(Source data)

::::::

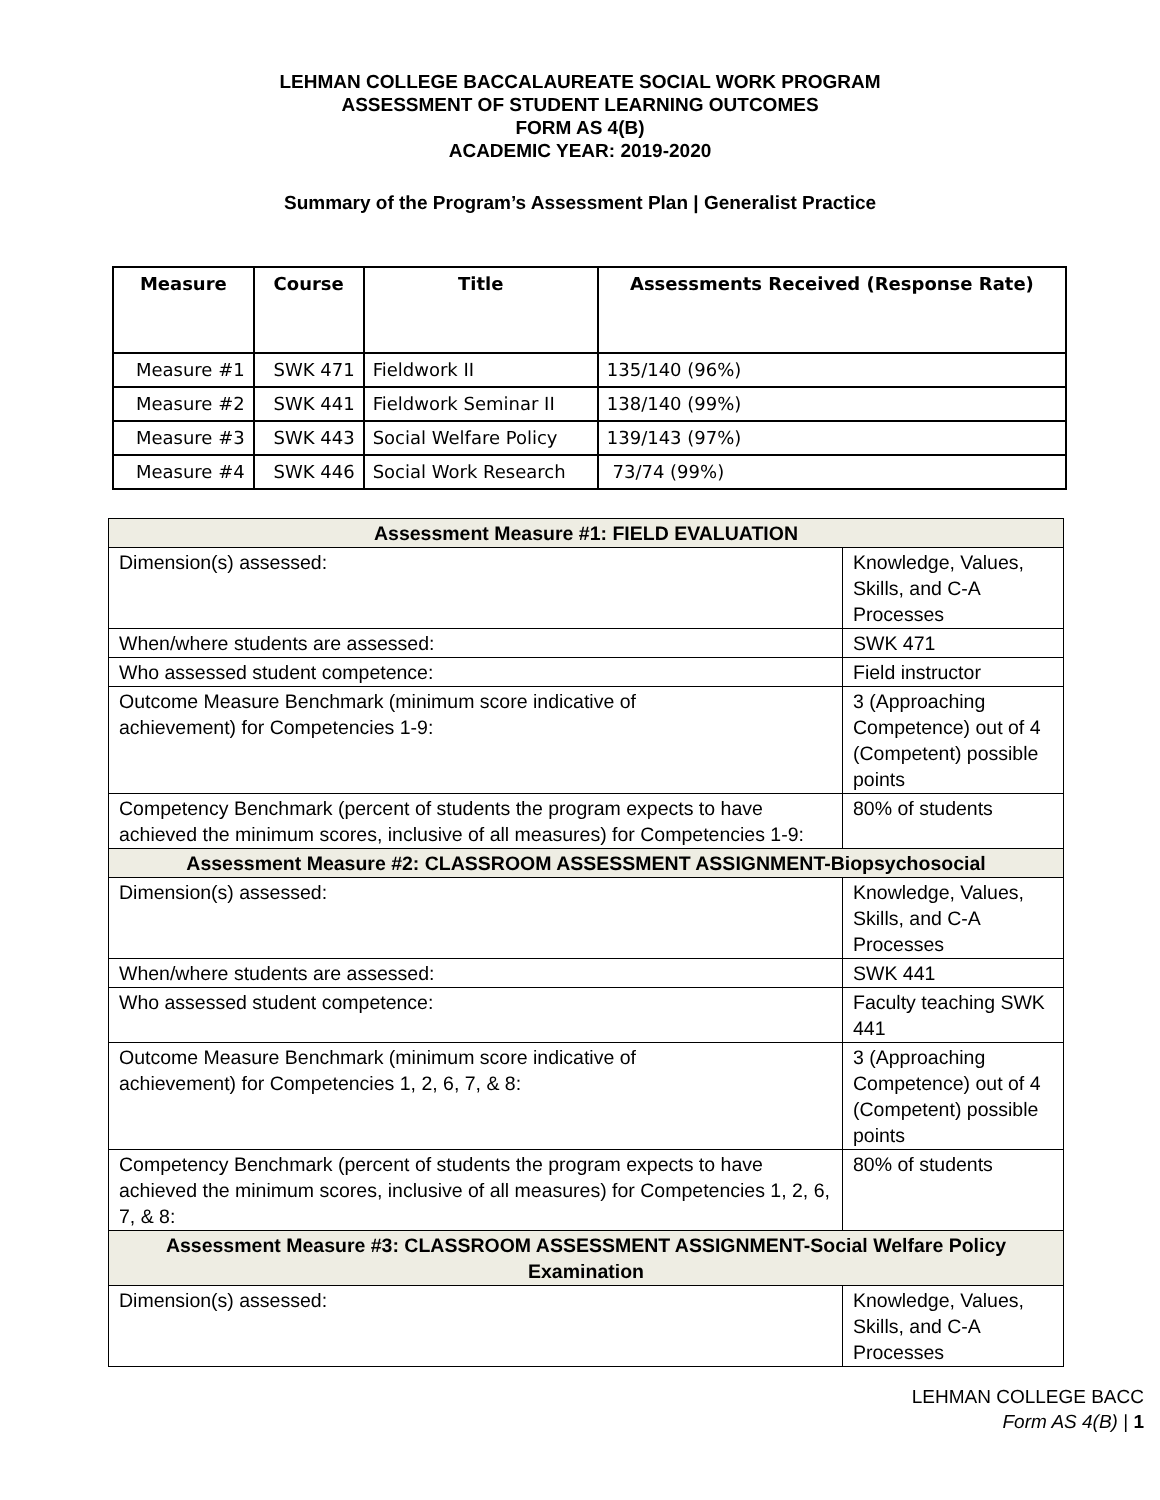LEHMAN COLLEGE BACCALAUREATE SOCIAL WORK PROGRAM
ASSESSMENT OF STUDENT LEARNING OUTCOMES
FORM AS 4(B)
ACADEMIC YEAR: 2019-2020
Summary of the Program’s Assessment Plan | Generalist Practice
| Measure | Course | Title | Assessments Received (Response Rate) |
| --- | --- | --- | --- |
| Measure #1 | SWK 471 | Fieldwork II | 135/140 (96%) |
| Measure #2 | SWK 441 | Fieldwork Seminar II | 138/140 (99%) |
| Measure #3 | SWK 443 | Social Welfare Policy | 139/143 (97%) |
| Measure #4 | SWK 446 | Social Work Research | 73/74 (99%) |
| Assessment Measure #1: FIELD EVALUATION | |
| Dimension(s) assessed: | Knowledge, Values, Skills, and C-A Processes |
| When/where students are assessed: | SWK 471 |
| Who assessed student competence: | Field instructor |
| Outcome Measure Benchmark (minimum score indicative of achievement) for Competencies 1-9: | 3 (Approaching Competence) out of 4 (Competent) possible points |
| Competency Benchmark (percent of students the program expects to have achieved the minimum scores, inclusive of all measures) for Competencies 1-9: | 80% of students |
| Assessment Measure #2: CLASSROOM ASSESSMENT ASSIGNMENT-Biopsychosocial | |
| Dimension(s) assessed: | Knowledge, Values, Skills, and C-A Processes |
| When/where students are assessed: | SWK 441 |
| Who assessed student competence: | Faculty teaching SWK 441 |
| Outcome Measure Benchmark (minimum score indicative of achievement) for Competencies 1, 2, 6, 7, & 8: | 3 (Approaching Competence) out of 4 (Competent) possible points |
| Competency Benchmark (percent of students the program expects to have achieved the minimum scores, inclusive of all measures) for Competencies 1, 2, 6, 7, & 8: | 80% of students |
| Assessment Measure #3: CLASSROOM ASSESSMENT ASSIGNMENT-Social Welfare Policy Examination | |
| Dimension(s) assessed: | Knowledge, Values, Skills, and C-A Processes |
LEHMAN COLLEGE BACC
Form AS 4(B) | 1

::::::

_Required work_
Would you output, from the records above, exactly the run of lines that starts at the line containing "EVALUATION | |" and ends at the line containing "1-9: | 80% of students |", and only that run?

_Solution to the problem_
| Assessment Measure #1: FIELD EVALUATION | |
| Dimension(s) assessed: | Knowledge, Values, Skills, and C-A Processes |
| When/where students are assessed: | SWK 471 |
| Who assessed student competence: | Field instructor |
| Outcome Measure Benchmark (minimum score indicative of achievement) for Competencies 1-9: | 3 (Approaching Competence) out of 4 (Competent) possible points |
| Competency Benchmark (percent of students the program expects to have achieved the minimum scores, inclusive of all measures) for Competencies 1-9: | 80% of students |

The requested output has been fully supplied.